Toute l’administration est « coupable » selon le député Fabien Banciryanino
L’élu de Bubanza a mis en garde toute l’administration de la province Gitega lors des cérémonies de commémoration des massacres des déplacés de Bugendana de 1996. Dans son discours, Fabien Banciryanino a indiqué que, selon la loi en vigueur, le chef de la sous-colline, qui s’est tu alors que ses habitants ont été enlevés, répondrait de son acte un jour devant la justice. « La même chose va s’appliquer pour le chef de colline, l’administrateur, le gouverneur ainsi que pour toute autorité qui restera indifférente alors que ses habitants sont portés disparus. » a ajouté le député issu des indépendants d’Amizero y’Abarundi.
« Nous demandons à ceux qui se trouvent ici de faire un effort pour retrouver cette personne. Et nous espérons qu’elle soit retrouvée vivante. » a ensuite lancé Fabien Banciryanino devant les participants aux cérémonies.
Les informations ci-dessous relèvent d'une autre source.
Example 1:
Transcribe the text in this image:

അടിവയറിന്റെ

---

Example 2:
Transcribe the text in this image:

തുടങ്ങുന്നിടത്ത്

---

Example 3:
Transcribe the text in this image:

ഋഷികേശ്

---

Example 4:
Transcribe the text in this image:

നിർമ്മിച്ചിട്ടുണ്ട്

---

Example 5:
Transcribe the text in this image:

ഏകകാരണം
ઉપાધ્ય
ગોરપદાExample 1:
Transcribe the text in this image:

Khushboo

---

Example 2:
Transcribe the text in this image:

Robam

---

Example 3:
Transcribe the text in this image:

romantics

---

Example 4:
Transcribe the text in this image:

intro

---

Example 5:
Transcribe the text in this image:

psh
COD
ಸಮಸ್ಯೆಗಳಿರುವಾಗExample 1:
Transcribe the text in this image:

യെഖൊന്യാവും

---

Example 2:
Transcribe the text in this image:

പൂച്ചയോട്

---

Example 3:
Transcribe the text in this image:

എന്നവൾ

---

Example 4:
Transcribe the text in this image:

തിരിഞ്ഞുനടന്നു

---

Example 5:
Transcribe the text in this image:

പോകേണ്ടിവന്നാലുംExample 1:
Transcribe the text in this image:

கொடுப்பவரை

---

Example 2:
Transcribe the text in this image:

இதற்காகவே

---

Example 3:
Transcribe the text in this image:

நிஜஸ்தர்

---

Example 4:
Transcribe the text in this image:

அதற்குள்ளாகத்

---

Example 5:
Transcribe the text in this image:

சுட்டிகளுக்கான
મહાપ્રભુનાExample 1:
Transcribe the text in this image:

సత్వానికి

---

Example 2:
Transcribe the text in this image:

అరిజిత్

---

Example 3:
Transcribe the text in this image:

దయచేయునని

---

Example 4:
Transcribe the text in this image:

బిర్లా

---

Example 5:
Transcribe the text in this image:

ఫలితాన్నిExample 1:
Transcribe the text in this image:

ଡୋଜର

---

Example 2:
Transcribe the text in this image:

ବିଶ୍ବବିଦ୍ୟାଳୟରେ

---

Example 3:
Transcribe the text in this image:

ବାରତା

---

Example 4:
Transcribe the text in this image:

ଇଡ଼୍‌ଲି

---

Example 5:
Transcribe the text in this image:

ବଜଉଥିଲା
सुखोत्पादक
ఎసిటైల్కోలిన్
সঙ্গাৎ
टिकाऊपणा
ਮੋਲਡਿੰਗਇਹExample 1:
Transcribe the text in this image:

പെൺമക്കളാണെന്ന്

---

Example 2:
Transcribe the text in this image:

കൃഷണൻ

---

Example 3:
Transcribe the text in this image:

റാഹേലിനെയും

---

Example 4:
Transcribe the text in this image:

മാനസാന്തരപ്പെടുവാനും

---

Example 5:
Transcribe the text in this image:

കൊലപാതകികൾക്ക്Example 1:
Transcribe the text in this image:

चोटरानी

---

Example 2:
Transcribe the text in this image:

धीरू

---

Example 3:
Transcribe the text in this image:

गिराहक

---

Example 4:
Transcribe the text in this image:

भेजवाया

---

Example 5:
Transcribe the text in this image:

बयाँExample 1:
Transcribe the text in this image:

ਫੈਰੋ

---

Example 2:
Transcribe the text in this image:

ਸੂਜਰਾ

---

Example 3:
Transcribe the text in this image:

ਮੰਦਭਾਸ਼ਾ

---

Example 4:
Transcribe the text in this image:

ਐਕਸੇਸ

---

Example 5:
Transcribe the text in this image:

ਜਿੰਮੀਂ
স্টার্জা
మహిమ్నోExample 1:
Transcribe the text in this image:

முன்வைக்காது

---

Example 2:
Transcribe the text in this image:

« Si elle a commis des infractions, qu’elle soit jugée. C’est normal qu’un fautif soit puni. Mais on sait également qu’aussi longtemps que la justice ne l’a pas déclaré coupable, elle reste innocente même si l’on arrête après avoir tiré sur quelqu’un en public. Et en attendant le jugement, la personne a le droit d’avoir des visites de ses proches. Et personne n’a le droit de dire que la personne est morte quand c’est faux. Qu’on ne le condamne pas à mourir. » a poursuivi Fabien Banciryanino.
« Espérons que ces autorités communales et provinciales vont le retrouver parce qu’elles connaissent ces gens. On ne peut pas prétendre qu’il aurait été enlevé par des inconnus parce que dans ce cas le pays aurait été attaqué. Ce qui est impossible parce l’attaque ne peut pas commencer par Bugendana, c’est le centre du pays. D’ailleurs si c’était le cas le véhicule aurait été vu sur les frontières. Non, nous avons des autorités sages capables de résoudre la question. » a conclu Fabien Banciryanino.
Le déplacé de Bugendana était un membre très actif du MSD
Agé de 28 ans, ce père de deux enfants était un grand propagandiste du Mouvement pour la Solidarité et la Démocratie.
Ayant fui le pays après les troubles de 2015, Jean Marie Vianney Havyarimana est revenu au Burundi en 2016 et il exerçait comme rabatteur sur le tronçon Gitega-Ngozi.
Son nom a été évoqué lors de la plénière de mardi devant les deux chambres du parlement où étaient invités le ministre de l’intérieur, celui des droits de l’homme et celui de la justice.
« Les assassinats et les disparitions forcées sont toujours observés au Burundi. La seule différence avec les années antérieures c’est qu’aujourd’hui les corps des victimes sont introuvables. Le cas le plus récent est celui de l’enlèvement d’un déplacé de Bugendana. » a lancé le député Fabien Banciryanino.
Ce jour-là, la ministre de la justice a reproché au député de Bubanza de terroriser la population et elle a demandé aux instances habilitées de le faire comparaître pour présenter des preuves.